Probase: Building a Probabilistic Ontology from the Web

Monday, August 9, 2010 - 10:41am


Tuesday, Aug 17. 2010
11:00 – 12:00 PM
Computer Science Conference Room, Harold Frank Hall Rm. 1132

HOST: Amr El Abbadi

SPEAKER: Haixun Wang
Microsoft Research

Title: Probase: Building a Probabilistic Ontology from the Web


The dream of the Semantic Web is to develop one ontology in one
language covering everything that exists. The reality is that we
have a large number of ontologies that each focuses on a small
domain, and are extremely hard to integrate. Recently, a lot of
interest has been devoted to universal ontologies, either
automatically constructed or built by community effort. However,
they still have limited scope. For example, Freebase, the most well
known taxonomy built by community effort, contains about 1,500
concepts, which is far cry from “covering everything that exists.”
In this talk, I will present a universal, probabilistic taxonomy that
is more comprehensive than any of the existing taxonomies
today. Currently, it contains over 2 million concepts harnessed
automatically from a corpus of 1.68 billion web pages and 2 years’
worth of search log data. Unlike traditional knowledge bases that
treat knowledge as black and white, it enables probabilistic
interpretations of the information it contains. The probabilistic
nature also enables it to incorporate heterogeneous information in a
natural way. We present the detail of how the core taxonomy, which
contains hypernym-hyponym relationships, is constructed, and how it
models knowledge’s inherent uncertainty, ambiguity, and
inconsistency. I will aslo discuss potential applications, e.g.,
understanding user intent, that can benefit from the taxonomy.

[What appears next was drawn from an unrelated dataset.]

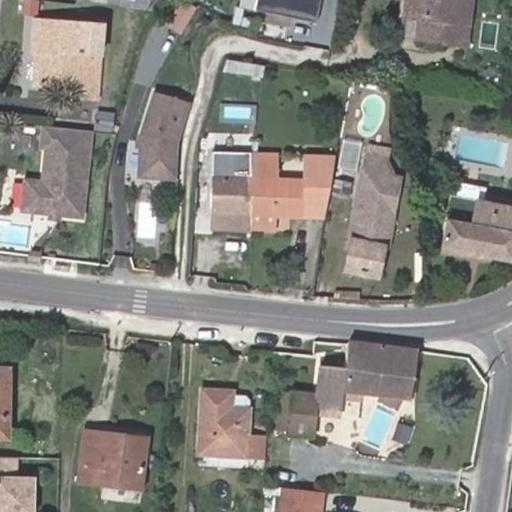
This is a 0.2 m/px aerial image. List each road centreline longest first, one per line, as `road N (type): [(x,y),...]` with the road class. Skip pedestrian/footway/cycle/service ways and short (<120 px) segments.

Haixun Wang joined Microsoft Research Asia in Beijing, China in 2009,
and he leads research in database, semantic web, graph data processing
systems, and distributed query processing. Before joining Microsoft, he
had been a research staff member at IBM T. J. Watson Research Center for
9 years. He was Technical Assistant to Stuart Feldman (Vice President of
Computer Science of IBM Research) from 2006 to 2007, and Technical
Assistant to Mark Wegman (Head of Computer Science of IBM Research) from
2007 to 2009. He received the Ph.D. degree in computer science from the
University of California, Los Angeles in 2000. He has published more
than 120 research papers in referred international journals and
conference proceedings. He was PC Vice Chair of KDD’10, ICDM’09, SDM’08,
and KDD’08, and he served as demo/workshop/sponsor Chair of various
conferences, including SIGMOD’08, ICDM’08, ICDE’09, ICDM’11, etc. He
serves on the editorial board of IEEE Transactions of Knowledge and Data
Engineering (TKDE), and Journal of Computer Science and Technology
(JCST). He is an adjunct professor of Nanjing University and Renmin
University of China.